Was ist laut dem Text über Harry Miree der beste Weg, ihn kennenzulernen?
──────── Textblock
Woche 14 – Harry Miree

Wer mich kennt, wird es vielleicht merkwürdig finden, dass ich erst in der 14ten Woche den ersten Schlagzeuger in meinem YouTube-Feature vorstelle. Harry Miree ist energiegeladen, kreativ, urkomisch und hat das beste Schlagzeuger-Gesicht der Welt! Bei seinen Videos denke ich wehmütig daran, was mir durch die Lappen gegangen ist, als die Entscheidung durchsickerte, doch kein Musiker zu werden.

Der beste Weg, ihn kennenzulernen, sind meiner Ansicht nach seine direkt auf den Punkt getroffenen Auslassungen über das Für und Wider (eigentlich nur das Wider) und die Alternativen zu einem Cajon. Mein halbes Leben habe ich mir Jahr für Jahr die Finger an so einer seelenlosen Krachkiste wundgehauen, weil die doch ach so jugendlich rüber kommen und super zu transportieren sind. Aber was ist, wenn ich einfach kein Cajon spielen will?!

Seine humorvollen Einblicke in das Leben als Tour-Musiker kann ich erstaunlich gut mit meinen eigenen Erlebnissen als “fahrender Tagungsgänger” in den letzten Jahren parallelisieren, in denen ich zwischen Ehrenämtern und Studium sehr viel auf politischen und wissenschaftlichen Veranstaltungen unterwegs war. Die Abläufe und Personen, die unabhängig vom Kontext immer irgendwie ähnlich sind, genauso wie der Blick hinter die Kulissen, der sich jedes Mal wieder lohnt.
────────────────
──────── Datensätze
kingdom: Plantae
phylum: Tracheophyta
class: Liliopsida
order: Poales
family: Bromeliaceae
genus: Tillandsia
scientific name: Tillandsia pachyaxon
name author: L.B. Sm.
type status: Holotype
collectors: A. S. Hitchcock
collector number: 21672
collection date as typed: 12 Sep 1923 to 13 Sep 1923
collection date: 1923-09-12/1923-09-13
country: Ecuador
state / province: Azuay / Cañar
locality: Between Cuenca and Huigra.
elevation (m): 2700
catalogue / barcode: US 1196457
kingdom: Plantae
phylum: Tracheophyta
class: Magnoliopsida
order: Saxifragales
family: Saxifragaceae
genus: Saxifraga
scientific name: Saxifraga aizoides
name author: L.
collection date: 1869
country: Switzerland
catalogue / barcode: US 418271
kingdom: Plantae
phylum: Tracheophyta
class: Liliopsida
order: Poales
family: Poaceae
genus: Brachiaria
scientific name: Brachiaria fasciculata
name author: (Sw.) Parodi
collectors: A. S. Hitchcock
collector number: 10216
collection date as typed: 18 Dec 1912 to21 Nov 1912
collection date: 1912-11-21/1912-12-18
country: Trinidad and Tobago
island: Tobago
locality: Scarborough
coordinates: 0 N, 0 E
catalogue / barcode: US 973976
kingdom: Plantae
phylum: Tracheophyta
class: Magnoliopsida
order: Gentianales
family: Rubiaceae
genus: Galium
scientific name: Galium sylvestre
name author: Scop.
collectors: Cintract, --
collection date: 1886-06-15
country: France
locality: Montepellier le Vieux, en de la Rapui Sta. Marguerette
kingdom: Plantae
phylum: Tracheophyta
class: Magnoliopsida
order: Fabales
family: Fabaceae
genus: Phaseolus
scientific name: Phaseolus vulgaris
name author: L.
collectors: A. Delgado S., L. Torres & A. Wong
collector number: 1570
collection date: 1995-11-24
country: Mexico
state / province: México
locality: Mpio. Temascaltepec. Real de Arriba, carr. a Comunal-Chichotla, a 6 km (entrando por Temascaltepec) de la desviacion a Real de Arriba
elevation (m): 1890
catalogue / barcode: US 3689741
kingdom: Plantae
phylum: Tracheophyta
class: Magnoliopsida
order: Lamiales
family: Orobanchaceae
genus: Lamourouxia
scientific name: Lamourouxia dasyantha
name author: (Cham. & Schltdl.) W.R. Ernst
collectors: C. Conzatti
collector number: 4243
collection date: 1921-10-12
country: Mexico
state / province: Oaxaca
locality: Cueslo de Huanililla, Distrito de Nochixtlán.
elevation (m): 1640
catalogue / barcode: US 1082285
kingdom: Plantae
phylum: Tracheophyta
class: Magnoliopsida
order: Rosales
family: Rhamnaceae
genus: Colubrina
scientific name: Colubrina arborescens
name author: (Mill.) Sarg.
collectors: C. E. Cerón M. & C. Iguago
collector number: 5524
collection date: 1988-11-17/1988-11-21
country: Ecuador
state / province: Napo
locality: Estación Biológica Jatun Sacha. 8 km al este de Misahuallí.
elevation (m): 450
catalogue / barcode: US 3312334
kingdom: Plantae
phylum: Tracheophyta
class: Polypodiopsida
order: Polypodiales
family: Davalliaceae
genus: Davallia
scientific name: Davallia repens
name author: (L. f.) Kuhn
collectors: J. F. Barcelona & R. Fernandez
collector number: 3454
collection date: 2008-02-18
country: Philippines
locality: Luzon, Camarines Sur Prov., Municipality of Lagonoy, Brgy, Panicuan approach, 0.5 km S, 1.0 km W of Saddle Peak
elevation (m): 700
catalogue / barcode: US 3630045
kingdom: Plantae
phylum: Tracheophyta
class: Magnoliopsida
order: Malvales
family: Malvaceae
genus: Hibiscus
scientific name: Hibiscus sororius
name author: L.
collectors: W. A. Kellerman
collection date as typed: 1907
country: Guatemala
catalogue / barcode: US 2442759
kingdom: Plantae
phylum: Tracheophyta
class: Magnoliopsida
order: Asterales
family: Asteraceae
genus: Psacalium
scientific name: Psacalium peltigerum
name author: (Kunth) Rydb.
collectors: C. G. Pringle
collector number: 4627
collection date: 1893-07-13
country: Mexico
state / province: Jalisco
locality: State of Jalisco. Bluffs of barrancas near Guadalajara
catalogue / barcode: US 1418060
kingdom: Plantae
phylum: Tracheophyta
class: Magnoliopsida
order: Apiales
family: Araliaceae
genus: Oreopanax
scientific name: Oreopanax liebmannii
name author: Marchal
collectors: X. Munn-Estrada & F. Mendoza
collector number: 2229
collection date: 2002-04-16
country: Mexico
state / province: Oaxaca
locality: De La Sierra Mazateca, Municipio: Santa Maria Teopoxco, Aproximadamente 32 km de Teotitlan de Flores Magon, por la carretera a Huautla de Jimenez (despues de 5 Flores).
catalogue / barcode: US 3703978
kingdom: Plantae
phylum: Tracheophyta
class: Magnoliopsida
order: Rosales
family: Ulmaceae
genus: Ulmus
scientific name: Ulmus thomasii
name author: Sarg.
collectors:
────────────────
### [Lösung]
Seine auf den Punkt getroffenen Auslassungen über das Für und Wider und die Alternativen zu einem Cajon.